## TASK OBJECTIVE:
How many lines of the material contain the string "mois", counting uppercase and lowercase as distinct? Reply with the number alone.
*** EXTRACTED ENTRIES Section Begins ***
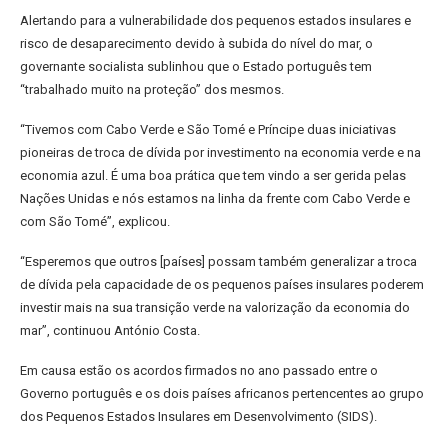
Alertando para a vulnerabilidade dos pequenos estados insulares e
risco de desaparecimento devido à subida do nível do mar, o
governante socialista sublinhou que o Estado português tem
“trabalhado muito na proteção” dos mesmos.
“Tivemos com Cabo Verde e São Tomé e Príncipe duas iniciativas
pioneiras de troca de dívida por investimento na economia verde e na
economia azul. É uma boa prática que tem vindo a ser gerida pelas
Nações Unidas e nós estamos na linha da frente com Cabo Verde e
com São Tomé”, explicou.
“Esperemos que outros [países] possam também generalizar a troca
de dívida pela capacidade de os pequenos países insulares poderem
investir mais na sua transição verde na valorização da economia do
mar”, continuou António Costa.
Em causa estão os acordos firmados no ano passado entre o
Governo português e os dois países africanos pertencentes ao grupo
dos Pequenos Estados Insulares em Desenvolvimento (SIDS).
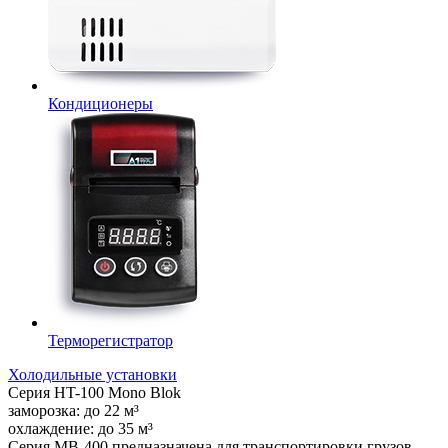
Кондиционеры
Терморегистратор
Холодильные установки
Серия
HT-100 Mono Blok
заморозка:
до
22
м³
охлаждение:
до
35
м³
Серия MB-400 предназначена для транспортировки грузов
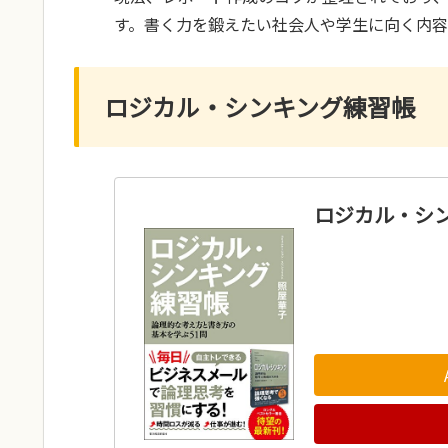
す。書く力を鍛えたい社会人や学生に向く内容
ロジカル・シンキング練習帳
ロジカル・シ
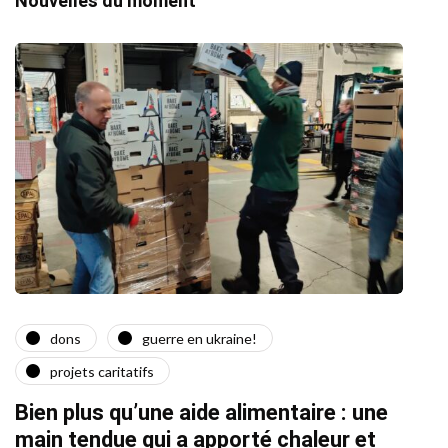
Nouvelles du moment
dons
guerre en ukraine!
a
projets caritatifs
Quat
Bien plus qu’une aide alimentaire : une
22/02/2
main tendue qui a apporté chaleur et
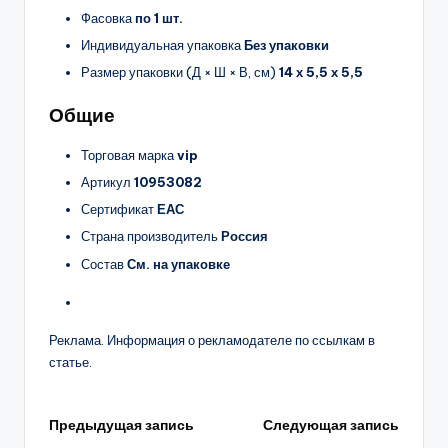
Фасовка
по 1 шт.
Индивидуальная упаковка
Без упаковки
Размер упаковки (Д × Ш × В, см)
14 х 5,5 х 5,5
Общие
Торговая марка
vip
Артикул
10953082
Сертификат
ЕАС
Страна производитель
Россия
Состав
См. на упаковке
Реклама. Информация о рекламодателе по ссылкам в
статье.
Навигация
Предыдущая запись
Следующая запись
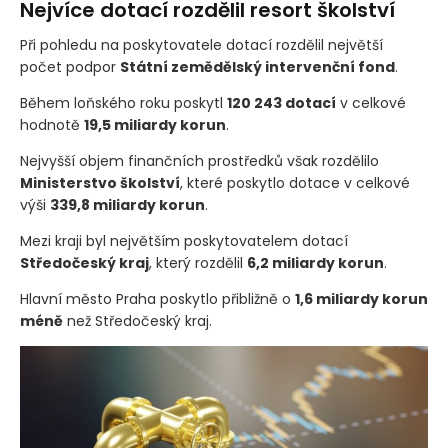
Nejvíce dotací rozdělil resort školství
Při pohledu na poskytovatele dotací rozdělil největší
počet podpor
Státní zemědělský intervenční fond
.
Během loňského roku poskytl
120 243 dotací
v celkové
hodnotě
19,5 miliardy korun
.
Nejvyšší objem finančních prostředků však rozdělilo
Ministerstvo školství
, které poskytlo dotace v celkové
výši
339,8 miliardy korun
.
Mezi kraji byl největším poskytovatelem dotací
Středočeský kraj
, který rozdělil
6,2 miliardy korun
.
Hlavní město Praha poskytlo přibližně o
1,6 miliardy korun
méně
než Středočeský kraj.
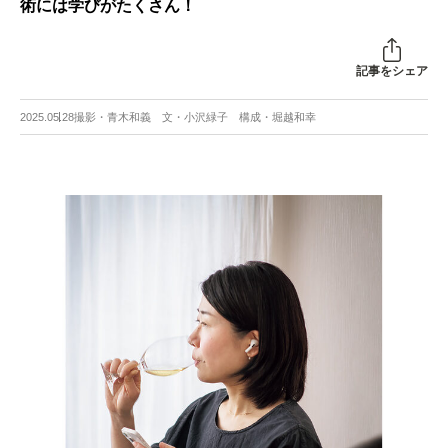
術には学びがたくさん！
記事をシェア
2025.05.28
撮影・青木和義 文・小沢緑子 構成・堀越和幸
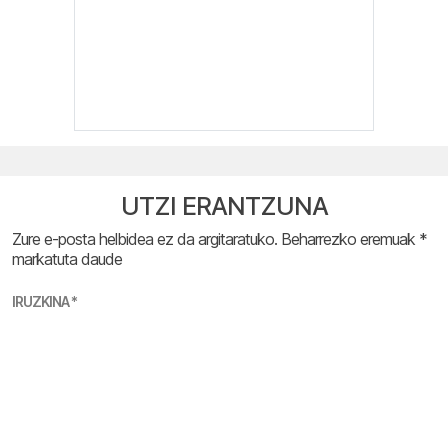
UTZI ERANTZUNA
Zure e-posta helbidea ez da argitaratuko.
Beharrezko eremuak
*
markatuta daude
IRUZKINA
*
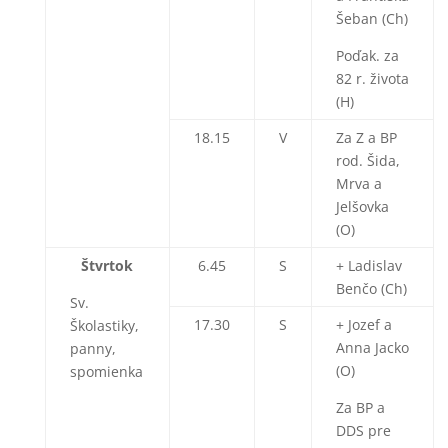
Šeban (Ch)
Poďak. za
82 r. života
(H)
18.15
V
Za Z a BP
rod. Šida,
Mrva a
Jelšovka
(O)
Štvrtok
6.45
S
+ Ladislav
Benčo (Ch)
Sv.
17.30
S
+ Jozef a
Školastiky,
Anna Jacko
panny,
(O)
spomienka
Za BP a
DDS pre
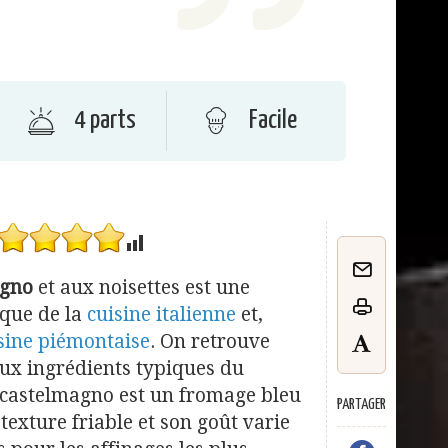
4 parts
Facile
agno
et aux noisettes est une
ique de la
cuisine italienne
et,
sine piémontaise
. On retrouve
eux ingrédients typiques du
castelmagno est un fromage bleu
PARTAGER
e texture friable et son goût varie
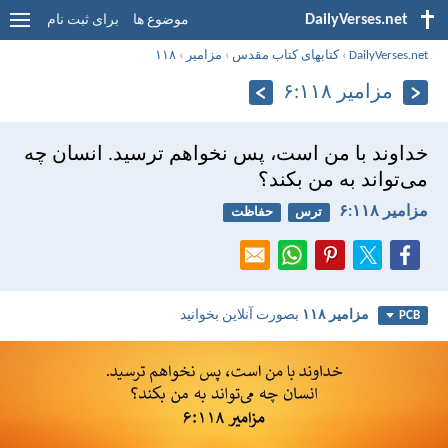
DailyVerses.net
موضوع ها
برای ثبت نام
DailyVerses.net
›
کتابهای کتاب مقدس
›
مزامير
›
۱۱۸
مزامير ۱۱۸:‏۶
خداوند با من است، پس نخواهم ترسيد. انسان چه
می‌تواند به من بكند؟
مزامير ۱۱۸:‏۶
ترس
حفاظت
مزامير ۱۱۸
بصورت آنلاین بخوانید
PCB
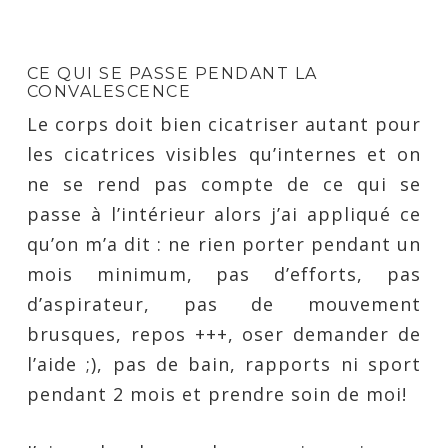
CE QUI SE PASSE PENDANT LA
CONVALESCENCE
Le corps doit bien cicatriser autant pour
les cicatrices visibles qu’internes et on
ne se rend pas compte de ce qui se
passe à l’intérieur alors j’ai appliqué ce
qu’on m’a dit : ne rien porter pendant un
mois minimum, pas d’efforts, pas
d’aspirateur, pas de mouvement
brusques, repos +++, oser demander de
l’aide ;), pas de bain, rapports ni sport
pendant 2 mois et prendre soin de moi!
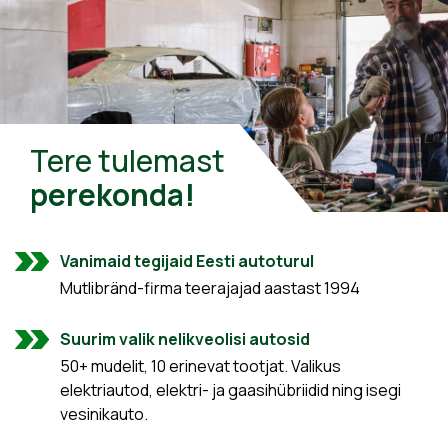
Tere tulemast
perekonda!
Vanimaid tegijaid Eesti autoturul
Mutlibränd-firma teerajajad aastast 1994
Suurim valik nelikveolisi autosid
50+ mudelit, 10 erinevat tootjat. Valikus
elektriautod, elektri- ja gaasihübriidid ning isegi
vesinikauto.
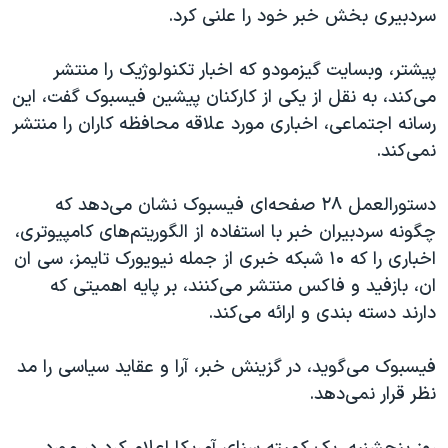
اسرائیل در جنگ
سردبیری بخش خبر خود را علنی کرد.
نرگس محمدی برنده جایزه نوبل صلح
پیشتر، وبسایت گیزمودو که اخبار تکنولوژیک را منتشر
همایش محافظه‌کاران آمریکا «سی‌پک»
می‌کند، به نقل از یکی از کارکنان پیشین فیسبوک گفت، این
صفحه‌های ویژه
رسانه اجتماعی، اخباری مورد علاقه محافظه کاران را منتشر
نمی‌کند.
سفر پرزیدنت ترامپ به چین
دستورالعمل ۲۸ صفحه‌ای فیسبوک نشان می‌دهد که
چگونه سردبیران خبر با استفاده از الگوریتم‌های کامپیوتری،
اخباری را که ۱۰ شبکه خبری از جمله نیویورک تایمز، سی ان
ان، بازفید و فاکس منتشر می‌کنند، بر پایه اهمیتی که
دارند دسته بندی و ارائه می‌کند.
فیسبوک می‌گوید، در گزینش خبر، آرا و عقاید سیاسی را مد
نظر قرار نمی‌دهد.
*** EXTRACTED ENTRIES Section Ends ***
## ANSWER SPACE:
2